CAVANAUGH: And I want to clear, this is a disclosure bill, but it's in the background aimed at getting public opinion to change tax law, isn't it?
LAGSTEIN: Yes, and in full disclosure as well, this is just a disclosure bill. But I think we're certainly very transparent that our belief is when this information is disclosed, it's going to spur on different changes. But the bill itself is not a revenue bill. It's a disclosure bill. So thank you for helping me make that clarification.
CAVANAUGH: Steven, let me ask you something in closing. David brought this up. Taxes have been in the news lately in regard to presidential candidate Mitt Romney's tax returns. You must be loving that conversation.
GILL: Any conversation about tax policy is a great conversation.
LAGSTEIN: He may get called in again to talk about Mitt Romney!
[ LAUGHTER ]
CAVANAUGH: Mitt Romney has been pressured for months to release his taxes. Is it possible a man as wealthy as he is could have paid no income tax?
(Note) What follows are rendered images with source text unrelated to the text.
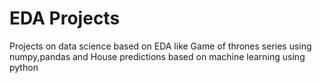 # EDA Projects
Projects on data science based on EDA like Game of thrones series using numpy,pandas and House predictions based on machine learning using python
 
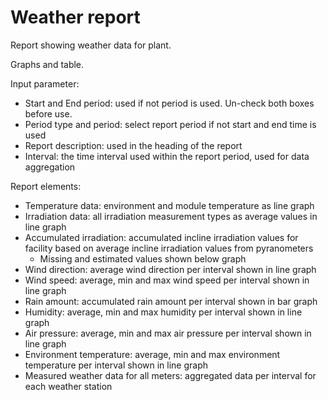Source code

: # Weather report

Report showing weather data for plant.

Graphs and table.

Input parameter:

* Start and End period: used if not period is used. Un-check both boxes before use.
* Period type and period: select report period if not start and end time is used
* Report description: used in the heading of the report
* Interval: the time interval used within the report period, used for data aggregation

Report elements:

* Temperature data: environment and module temperature as line graph 
* Irradiation data: all irradiation measurement types as average values in line graph
* Accumulated irradiation: accumulated incline irradiation values for facility based on average incline irradiation values from pyranometers
    * Missing and estimated values shown below graph
* Wind direction: average wind direction per interval shown in line graph
* Wind speed: average, min and max wind speed per interval shown in line graph
* Rain amount: accumulated rain amount per interval shown in bar graph
* Humidity: average, min and max humidity per interval shown in line graph
* Air pressure: average, min and max air pressure per interval shown in line graph
* Environment temperature: average, min and max environment temperature per interval shown in line graph
* Measured weather data for all meters: aggregated data per interval for each weather station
GILL: It's unlike. Though there's a good chance that someone who generates the character of income that the candidate Romney does is likely to pay at a rate that might raise some eyebrows. It's not unlike the point that David is bringing up with disclosure. And I think that's fair game for a presidential candidate. It's within our rights to ask. It's probably within his rights to refuse. And that can inform our vote or not. I think I'm troubled by the disclosure act because the legislature and the assembly and the Senate already have the information they need to make the choices they need.